(ЗАДАНИЕ A) Перечислите все произведения Блока, названные в тексте о Блоке, и укажите год каждого.
(ЗАДАНИЕ B) Перепишите без изменений отрывок текста о Блоке между словами «В упомянутом докладе» и «и русского символизма.» включительно.
(ЗАДАНИЕ C)
Ответьте на вопросы по тексту о Блоке, ставя перед каждым ответом ту же пометку, что и у вопроса.
(i) Какими названы перья на шляпе Незнакомки?
(ii) Как Блок описывает Незнакомку в докладе 1910 г.?
(iii) Что лежит на белом катафалке в образе, который рисует Блок?

(ТЕКСТОВЫЙ БЛОК)
^^^^

Эротизм без берегов
Шрифт:
В статье «О современном состоянии русского символизма» (1910), когда символизм находился в глубоком кризисе, Блок описывает Жену, облеченную в солнце, как его (символизма) оптимистическую тезу. Антитеза, провозглашает он, — это мертвая женщина под покровом, связанная в докладе с образом Клеопатры [255] . Обольстительное мертвое тело царицы заменяет девственное обнаженное тело Жены, облеченной в солнце, и не только в результате окончательного обесценивания всех идеалов, а потому, что ход времени в эпоху fin de siecle умерщвляет все живое: время движется к своему финалу, и история есть лишь палимпсест, найденный на декадентском кладбище. «…Изменение <ее> облика, которое предчувствовалось уже в самом начале тезы, — пишет Блок, — …я бы изобразил <…> так: в лиловом сумраке необъятного мира качается огромный белый катафалк, а на нем лежит мертвая кукла с лицом, смутно напоминающим то, которое сквозило среди небесных роз» [256] .
255
Блок А.
256
Там же. С. 428–429.
Поэт отождествляет антитезу символизма со своей дамой под вуалью. Ее зовут «Незнакомкой», таинственной женщиной с петербургской улицы, через современное лицо которой просвечивает древняя Дева. В своем самом известном посвященном ей стихотворении («Незнакомка», 1906) поэт трепетно ждет ее появления. Она приходит облеченной в шелковые покровы, туманы и духи, повествующие о древности («…и веют древними поверьями / Ее упругие шелка…» [257] ). Символизируя ее связь с подземным миром и смертью, перья на ее шляпе — «траурные». Она — мертвое тело истории, чье перворождение поэт открывает за темной вуалью. Когда он всматривается сквозь вуаль, он видит «очи синие бездонные», цветущие «на дальнем берегу» — родине Прекрасной Дамы.
257
Блок А. Незнакомка // СС. Т. 2. С. 186.
В упомянутом докладе 1910 г. Блок утверждает синкретизм Незнакомки, описывая ее как «дьявольский сплав из многих миров» [258] . Этот образ предполагает слияние воедино мифов о роковых женщинах древности. Как и Клеопатра из одноименного стихотворения Блока 1907 г. (см. ниже), темная антитеза символизма в данной статье — мертвая кукла, в лице которой проскальзывают отражения ее небесной предшественницы. Прекрасная Дама превратилась в восковую Клеопатру — прекрасный труп истории и русского символизма.
258
Блок А. О современном состоянии русского символизма // СС. Т. 5. С. 430.

^^^^

(ФРАГМЕНТЫ МАТЕРИАЛА)
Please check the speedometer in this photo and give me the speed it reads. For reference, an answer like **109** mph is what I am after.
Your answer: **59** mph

^^^^

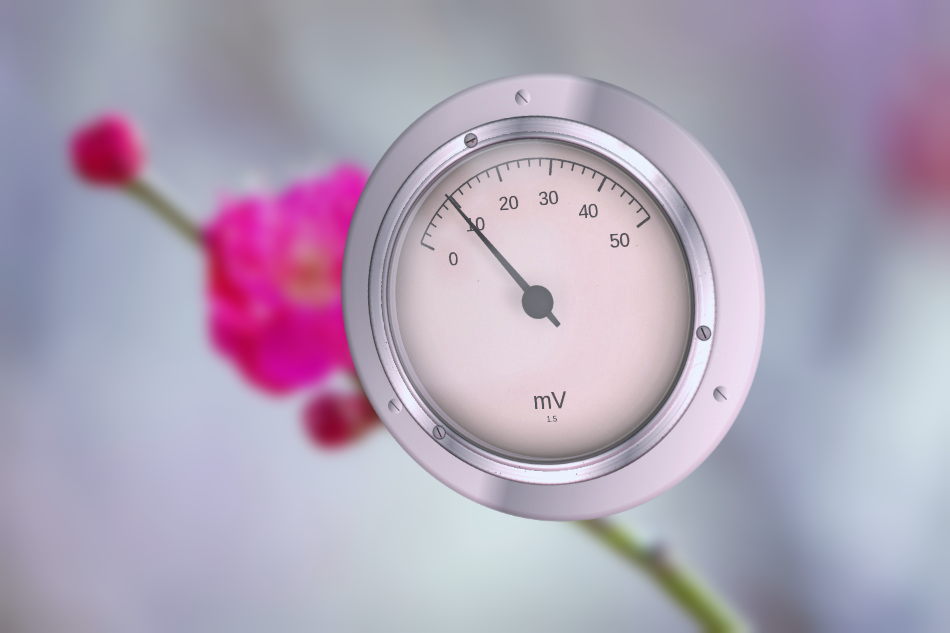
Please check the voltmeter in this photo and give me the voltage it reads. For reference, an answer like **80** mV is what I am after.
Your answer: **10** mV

^^^^

(ПИСЬМЕННЫЙ ОТВЕТ A)
«О современном состоянии русского символизма» (1910)
«Незнакомка» (1906)
«Клеопатра» (1907)

(ПИСЬМЕННЫЙ ОТВЕТ B)
В упомянутом докладе 1910 г. Блок утверждает синкретизм Незнакомки, описывая ее как «дьявольский сплав из многих миров» [258] . Этот образ предполагает слияние воедино мифов о роковых женщинах древности. Как и Клеопатра из одноименного стихотворения Блока 1907 г. (см. ниже), темная антитеза символизма в данной статье — мертвая кукла, в лице которой проскальзывают отражения ее небесной предшественницы. Прекрасная Дама превратилась в восковую Клеопатру — прекрасный труп истории и русского символизма.

(ПИСЬМЕННЫЙ ОТВЕТ C)
(i) Траурными.
(ii) Как «дьявольский сплав из многих миров».
(iii) Мертвая кукла.